TASK TO CARRY OUT ▸ Can you rewrite the rows from the first one through the row containing "Центральный административный округ, ул.", inclusive, changing "Чеченская" to "Советская" and leaving everything else as it is?

Dataset entries
════════════════
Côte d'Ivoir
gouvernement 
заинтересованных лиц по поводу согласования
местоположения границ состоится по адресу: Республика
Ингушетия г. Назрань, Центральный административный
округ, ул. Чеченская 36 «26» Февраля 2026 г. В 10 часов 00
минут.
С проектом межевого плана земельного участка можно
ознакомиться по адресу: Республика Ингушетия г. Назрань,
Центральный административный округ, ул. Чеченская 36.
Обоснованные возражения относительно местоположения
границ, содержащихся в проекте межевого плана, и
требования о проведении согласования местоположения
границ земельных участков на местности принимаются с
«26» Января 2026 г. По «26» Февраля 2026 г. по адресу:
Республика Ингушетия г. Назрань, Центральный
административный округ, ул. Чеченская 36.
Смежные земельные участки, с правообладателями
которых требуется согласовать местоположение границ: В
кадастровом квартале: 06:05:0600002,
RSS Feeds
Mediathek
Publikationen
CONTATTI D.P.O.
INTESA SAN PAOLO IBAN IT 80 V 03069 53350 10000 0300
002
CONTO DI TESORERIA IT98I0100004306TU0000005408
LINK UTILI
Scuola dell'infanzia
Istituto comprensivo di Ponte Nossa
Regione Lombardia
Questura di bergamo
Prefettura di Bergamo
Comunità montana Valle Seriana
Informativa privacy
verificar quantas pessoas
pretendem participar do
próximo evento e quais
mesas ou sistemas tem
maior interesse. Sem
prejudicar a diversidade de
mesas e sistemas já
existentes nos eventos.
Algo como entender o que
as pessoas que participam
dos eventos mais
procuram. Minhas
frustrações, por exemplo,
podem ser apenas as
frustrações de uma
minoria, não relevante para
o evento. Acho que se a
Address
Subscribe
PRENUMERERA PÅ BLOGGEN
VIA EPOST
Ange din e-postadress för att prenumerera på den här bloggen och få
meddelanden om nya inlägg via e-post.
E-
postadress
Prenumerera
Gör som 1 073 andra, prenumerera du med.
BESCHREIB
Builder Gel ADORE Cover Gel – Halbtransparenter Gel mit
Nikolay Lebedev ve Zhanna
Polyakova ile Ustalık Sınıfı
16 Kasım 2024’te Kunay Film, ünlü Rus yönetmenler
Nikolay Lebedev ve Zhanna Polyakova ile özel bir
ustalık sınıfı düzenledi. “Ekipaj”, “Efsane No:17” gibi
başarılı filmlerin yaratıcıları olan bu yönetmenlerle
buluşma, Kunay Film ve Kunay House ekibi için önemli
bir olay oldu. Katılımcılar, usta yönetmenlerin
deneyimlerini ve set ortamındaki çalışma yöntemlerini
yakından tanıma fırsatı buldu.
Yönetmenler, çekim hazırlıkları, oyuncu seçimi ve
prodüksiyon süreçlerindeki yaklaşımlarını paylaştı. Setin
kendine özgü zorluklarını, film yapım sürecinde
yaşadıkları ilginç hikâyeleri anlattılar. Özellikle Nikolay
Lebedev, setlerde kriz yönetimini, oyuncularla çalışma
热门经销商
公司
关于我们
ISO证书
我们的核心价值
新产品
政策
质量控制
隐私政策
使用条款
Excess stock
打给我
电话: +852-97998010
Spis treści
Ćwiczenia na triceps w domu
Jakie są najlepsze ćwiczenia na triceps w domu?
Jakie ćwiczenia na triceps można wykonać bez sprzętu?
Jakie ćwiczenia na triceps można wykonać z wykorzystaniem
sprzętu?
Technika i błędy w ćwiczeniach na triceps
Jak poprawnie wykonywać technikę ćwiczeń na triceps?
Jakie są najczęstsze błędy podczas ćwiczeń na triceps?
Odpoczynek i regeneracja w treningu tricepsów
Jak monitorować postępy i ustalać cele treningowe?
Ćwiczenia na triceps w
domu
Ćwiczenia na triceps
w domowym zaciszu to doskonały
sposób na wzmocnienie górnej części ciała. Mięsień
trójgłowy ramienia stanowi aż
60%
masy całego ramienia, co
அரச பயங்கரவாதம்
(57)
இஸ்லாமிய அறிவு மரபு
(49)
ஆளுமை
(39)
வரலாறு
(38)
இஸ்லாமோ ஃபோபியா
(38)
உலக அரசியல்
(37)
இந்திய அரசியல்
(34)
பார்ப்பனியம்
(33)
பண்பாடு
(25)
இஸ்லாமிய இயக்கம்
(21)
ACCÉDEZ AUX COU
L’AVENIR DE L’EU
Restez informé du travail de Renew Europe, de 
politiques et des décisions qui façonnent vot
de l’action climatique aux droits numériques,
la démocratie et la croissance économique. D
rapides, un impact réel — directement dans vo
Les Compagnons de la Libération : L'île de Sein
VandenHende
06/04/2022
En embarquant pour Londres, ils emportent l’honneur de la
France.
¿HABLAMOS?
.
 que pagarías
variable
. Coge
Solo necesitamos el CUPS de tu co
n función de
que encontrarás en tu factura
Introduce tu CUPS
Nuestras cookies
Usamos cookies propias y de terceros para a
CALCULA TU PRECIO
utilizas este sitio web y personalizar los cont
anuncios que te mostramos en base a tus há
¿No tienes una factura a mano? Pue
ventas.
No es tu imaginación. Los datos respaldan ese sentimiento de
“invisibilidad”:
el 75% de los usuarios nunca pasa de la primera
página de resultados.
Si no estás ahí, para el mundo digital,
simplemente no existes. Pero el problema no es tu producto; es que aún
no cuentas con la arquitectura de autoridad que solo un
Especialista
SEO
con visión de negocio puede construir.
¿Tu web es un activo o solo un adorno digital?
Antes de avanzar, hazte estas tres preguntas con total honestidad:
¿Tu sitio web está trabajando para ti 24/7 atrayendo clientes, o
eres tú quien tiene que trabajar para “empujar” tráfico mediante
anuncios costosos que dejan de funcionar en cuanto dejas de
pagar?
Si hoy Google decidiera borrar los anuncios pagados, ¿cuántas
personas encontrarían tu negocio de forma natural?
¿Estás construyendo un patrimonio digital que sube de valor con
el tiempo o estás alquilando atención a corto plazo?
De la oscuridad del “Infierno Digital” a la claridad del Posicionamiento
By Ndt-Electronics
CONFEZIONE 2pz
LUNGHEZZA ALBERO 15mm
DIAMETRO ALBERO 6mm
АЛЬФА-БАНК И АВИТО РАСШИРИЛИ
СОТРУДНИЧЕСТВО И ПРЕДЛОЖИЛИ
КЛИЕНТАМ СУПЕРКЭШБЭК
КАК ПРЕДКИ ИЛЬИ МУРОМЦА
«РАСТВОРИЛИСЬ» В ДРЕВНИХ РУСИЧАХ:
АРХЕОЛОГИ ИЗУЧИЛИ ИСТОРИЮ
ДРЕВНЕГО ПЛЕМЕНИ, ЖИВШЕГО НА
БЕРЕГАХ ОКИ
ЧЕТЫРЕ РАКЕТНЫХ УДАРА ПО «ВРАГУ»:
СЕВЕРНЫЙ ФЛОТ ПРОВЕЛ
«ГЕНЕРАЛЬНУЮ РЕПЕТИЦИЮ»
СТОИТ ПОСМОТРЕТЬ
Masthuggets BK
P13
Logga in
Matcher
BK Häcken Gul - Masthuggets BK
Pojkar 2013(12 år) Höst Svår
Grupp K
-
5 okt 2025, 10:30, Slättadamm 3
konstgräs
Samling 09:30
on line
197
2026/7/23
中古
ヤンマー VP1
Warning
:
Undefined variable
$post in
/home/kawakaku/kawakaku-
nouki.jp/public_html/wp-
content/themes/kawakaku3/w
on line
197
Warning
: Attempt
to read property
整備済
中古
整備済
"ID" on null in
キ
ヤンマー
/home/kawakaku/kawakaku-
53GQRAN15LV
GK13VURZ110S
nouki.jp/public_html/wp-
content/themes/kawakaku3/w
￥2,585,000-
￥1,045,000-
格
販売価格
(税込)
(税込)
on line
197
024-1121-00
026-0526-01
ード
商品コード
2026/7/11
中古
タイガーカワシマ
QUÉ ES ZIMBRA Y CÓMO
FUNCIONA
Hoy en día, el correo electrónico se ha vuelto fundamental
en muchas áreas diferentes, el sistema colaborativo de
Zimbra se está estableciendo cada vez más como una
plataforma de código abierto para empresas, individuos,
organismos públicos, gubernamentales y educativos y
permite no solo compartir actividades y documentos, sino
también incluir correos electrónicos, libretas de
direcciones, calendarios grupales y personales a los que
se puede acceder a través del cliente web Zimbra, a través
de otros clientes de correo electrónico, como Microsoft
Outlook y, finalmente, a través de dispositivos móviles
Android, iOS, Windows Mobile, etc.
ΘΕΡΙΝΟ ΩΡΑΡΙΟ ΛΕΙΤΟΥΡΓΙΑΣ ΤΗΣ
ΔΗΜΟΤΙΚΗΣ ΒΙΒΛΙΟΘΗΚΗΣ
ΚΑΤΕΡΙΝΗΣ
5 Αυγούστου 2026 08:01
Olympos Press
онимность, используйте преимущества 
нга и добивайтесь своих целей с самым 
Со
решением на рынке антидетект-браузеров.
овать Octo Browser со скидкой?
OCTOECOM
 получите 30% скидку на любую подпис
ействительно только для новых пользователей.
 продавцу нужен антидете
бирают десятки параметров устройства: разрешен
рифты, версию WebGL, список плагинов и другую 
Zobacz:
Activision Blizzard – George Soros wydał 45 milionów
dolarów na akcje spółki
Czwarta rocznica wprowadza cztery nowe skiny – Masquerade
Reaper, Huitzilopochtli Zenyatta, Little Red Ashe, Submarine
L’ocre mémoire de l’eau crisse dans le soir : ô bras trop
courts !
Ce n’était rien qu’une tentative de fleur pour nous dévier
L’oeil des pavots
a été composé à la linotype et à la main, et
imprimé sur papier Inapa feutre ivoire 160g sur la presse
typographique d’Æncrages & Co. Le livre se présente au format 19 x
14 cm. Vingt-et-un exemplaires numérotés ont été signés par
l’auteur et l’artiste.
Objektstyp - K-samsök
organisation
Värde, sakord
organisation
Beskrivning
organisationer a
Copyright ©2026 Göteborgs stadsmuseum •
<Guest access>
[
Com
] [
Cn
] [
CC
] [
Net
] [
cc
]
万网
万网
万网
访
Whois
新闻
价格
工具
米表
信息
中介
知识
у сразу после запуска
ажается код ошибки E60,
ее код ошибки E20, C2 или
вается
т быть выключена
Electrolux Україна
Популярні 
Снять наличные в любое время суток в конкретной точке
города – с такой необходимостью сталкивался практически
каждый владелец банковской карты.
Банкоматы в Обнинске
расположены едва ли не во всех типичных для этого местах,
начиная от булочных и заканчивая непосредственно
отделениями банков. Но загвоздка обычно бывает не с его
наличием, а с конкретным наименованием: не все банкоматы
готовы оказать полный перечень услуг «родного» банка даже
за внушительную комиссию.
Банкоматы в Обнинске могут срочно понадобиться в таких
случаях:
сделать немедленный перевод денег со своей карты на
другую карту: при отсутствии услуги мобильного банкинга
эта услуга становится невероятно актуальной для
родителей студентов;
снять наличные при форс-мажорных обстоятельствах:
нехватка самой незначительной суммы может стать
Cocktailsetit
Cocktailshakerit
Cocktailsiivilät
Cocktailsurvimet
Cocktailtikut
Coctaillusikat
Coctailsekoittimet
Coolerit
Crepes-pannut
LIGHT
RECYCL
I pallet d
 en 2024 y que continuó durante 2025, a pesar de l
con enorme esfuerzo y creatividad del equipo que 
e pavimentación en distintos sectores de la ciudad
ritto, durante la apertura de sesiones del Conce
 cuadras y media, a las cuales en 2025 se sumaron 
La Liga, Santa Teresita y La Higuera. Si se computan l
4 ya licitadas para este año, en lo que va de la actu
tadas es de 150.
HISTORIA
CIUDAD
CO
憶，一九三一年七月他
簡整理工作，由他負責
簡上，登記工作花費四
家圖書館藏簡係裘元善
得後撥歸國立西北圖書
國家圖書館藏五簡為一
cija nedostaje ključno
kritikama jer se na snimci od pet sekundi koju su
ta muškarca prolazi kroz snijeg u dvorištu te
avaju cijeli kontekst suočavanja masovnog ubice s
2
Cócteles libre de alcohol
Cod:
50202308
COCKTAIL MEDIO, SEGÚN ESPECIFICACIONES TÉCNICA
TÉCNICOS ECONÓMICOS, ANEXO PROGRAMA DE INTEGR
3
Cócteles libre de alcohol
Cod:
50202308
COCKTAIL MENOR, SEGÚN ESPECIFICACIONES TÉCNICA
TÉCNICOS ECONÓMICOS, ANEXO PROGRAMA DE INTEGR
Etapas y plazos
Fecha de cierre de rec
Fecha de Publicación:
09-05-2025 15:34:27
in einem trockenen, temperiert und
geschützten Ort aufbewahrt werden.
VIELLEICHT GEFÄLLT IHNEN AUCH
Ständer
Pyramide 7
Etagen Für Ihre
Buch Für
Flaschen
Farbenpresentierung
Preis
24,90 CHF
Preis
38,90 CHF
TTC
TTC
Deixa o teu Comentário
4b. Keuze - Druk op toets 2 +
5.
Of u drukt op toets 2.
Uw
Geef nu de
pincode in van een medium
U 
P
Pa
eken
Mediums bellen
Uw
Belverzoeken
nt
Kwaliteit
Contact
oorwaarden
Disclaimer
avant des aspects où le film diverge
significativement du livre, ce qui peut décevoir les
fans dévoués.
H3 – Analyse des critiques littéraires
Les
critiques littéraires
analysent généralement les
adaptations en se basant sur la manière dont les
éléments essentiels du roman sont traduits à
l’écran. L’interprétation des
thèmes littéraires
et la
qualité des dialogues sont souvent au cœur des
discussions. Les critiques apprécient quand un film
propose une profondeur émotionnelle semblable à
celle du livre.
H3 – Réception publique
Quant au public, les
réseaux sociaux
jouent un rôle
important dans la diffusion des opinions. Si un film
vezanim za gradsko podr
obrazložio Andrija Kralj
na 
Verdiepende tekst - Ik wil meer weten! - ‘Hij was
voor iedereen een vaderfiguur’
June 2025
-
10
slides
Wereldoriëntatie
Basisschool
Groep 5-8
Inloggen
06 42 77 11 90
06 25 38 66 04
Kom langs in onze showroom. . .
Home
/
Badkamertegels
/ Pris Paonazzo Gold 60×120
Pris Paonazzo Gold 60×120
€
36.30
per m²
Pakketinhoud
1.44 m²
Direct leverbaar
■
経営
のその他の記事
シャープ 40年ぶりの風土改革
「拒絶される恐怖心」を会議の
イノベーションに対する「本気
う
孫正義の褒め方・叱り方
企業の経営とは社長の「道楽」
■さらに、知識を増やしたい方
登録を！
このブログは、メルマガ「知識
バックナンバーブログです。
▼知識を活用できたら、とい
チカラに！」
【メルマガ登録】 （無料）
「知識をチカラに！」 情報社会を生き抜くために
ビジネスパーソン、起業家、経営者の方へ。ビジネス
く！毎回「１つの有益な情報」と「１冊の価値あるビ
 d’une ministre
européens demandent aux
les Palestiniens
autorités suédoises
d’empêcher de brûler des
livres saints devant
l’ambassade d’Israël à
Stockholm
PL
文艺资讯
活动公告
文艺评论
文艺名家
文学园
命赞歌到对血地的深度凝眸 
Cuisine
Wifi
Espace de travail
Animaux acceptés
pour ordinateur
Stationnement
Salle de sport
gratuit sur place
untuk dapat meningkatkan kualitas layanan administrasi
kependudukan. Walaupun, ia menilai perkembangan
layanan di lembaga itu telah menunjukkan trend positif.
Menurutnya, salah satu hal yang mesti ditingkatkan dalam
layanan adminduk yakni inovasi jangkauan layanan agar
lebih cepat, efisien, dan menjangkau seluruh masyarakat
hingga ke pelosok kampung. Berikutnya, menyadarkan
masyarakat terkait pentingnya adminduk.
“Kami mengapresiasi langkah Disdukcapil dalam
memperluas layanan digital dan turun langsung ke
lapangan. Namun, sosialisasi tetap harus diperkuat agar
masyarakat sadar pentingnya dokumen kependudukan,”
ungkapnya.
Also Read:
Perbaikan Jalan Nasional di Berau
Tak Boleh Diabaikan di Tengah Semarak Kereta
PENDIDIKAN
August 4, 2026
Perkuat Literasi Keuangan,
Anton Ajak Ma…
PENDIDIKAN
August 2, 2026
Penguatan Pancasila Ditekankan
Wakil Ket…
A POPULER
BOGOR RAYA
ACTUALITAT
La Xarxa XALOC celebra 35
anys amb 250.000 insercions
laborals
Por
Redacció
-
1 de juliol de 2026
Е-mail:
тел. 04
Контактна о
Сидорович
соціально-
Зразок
════════════════
COMPLETED TASK ▸
Côte d'Ivoir
gouvernement 
заинтересованных лиц по поводу согласования
местоположения границ состоится по адресу: Республика
Ингушетия г. Назрань, Центральный административный
округ, ул. Советская 36 «26» Февраля 2026 г. В 10 часов 00
минут.
С проектом межевого плана земельного участка можно
ознакомиться по адресу: Республика Ингушетия г. Назрань,
Центральный административный округ, ул. Советская 36.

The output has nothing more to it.